Taylor consistently subverts expectations, as the plot takes a few unanticipated turns, and loyalties come into question. Brothers Roy (Pelphrey) and Mitch (Rhett Rossi), who has has just gotten out of prison where he was incarcerated for pedophilia, have reunited for the first time in a decade. Roy brings him to a run-down motel room, in an out-of-the-way location. He seems to have ulterior motives, although what those are remains undisclosed for a large chunk of the play. It’s also unclear at first whether or not Roy was one of Mitch’s victims, and if there’s anything besides blood and animosity that connects the two.

The stakes get even higher with the arrival of Arthur (Dennis Flanagan), a member of the Aryan Brotherhood who once nearly killed Mitch when they were both in the pen. Mitch is understandably afraid of him, and suspicious of how he has arrived at the exact same motel that Roy has brought him.

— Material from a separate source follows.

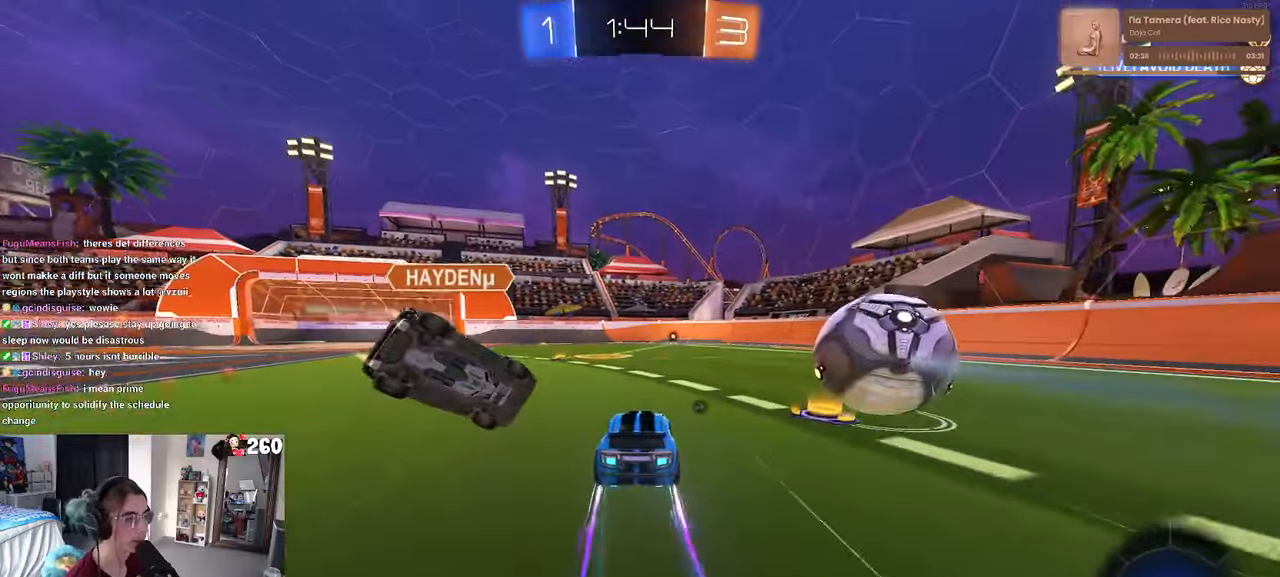
{"buttons": ["R1"], "left_stick": "left", "right_stick": "center", "events": [[133, "left_stick", "center"], [217, "R1", "down"], [433, "left_stick", "left"]]}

Taylor knows how to keep the audience on the edge of their seats, and director Kevin Kittle and his actors play the discomfort and anxiety of various scenes for all they’re worth. An extended conversation between Roy and Arthur while Mitch is hidden away in the bathroom is full of danger and suspense. The playwright also has a rather macabre sense of humor, reminiscent of the works of Martin McDonagh or Tracy Letts.

Pelphrey constantly keeps the audience guessing about what Roy is going to do next. Rossi succeeds in the difficult task of making a convicted child molester seem sympathetic. Flanagan strikes just the right note between an unsettling charm and a sadistic brutality. As one of Arthur’s skinhead brethren, Gary Francis Hope is also chillingly effective.

Throughout the play, characters invoke or question the existence of God. Given their actions, redemption seems remote, and yet Taylor doesn’t rule out the possibility.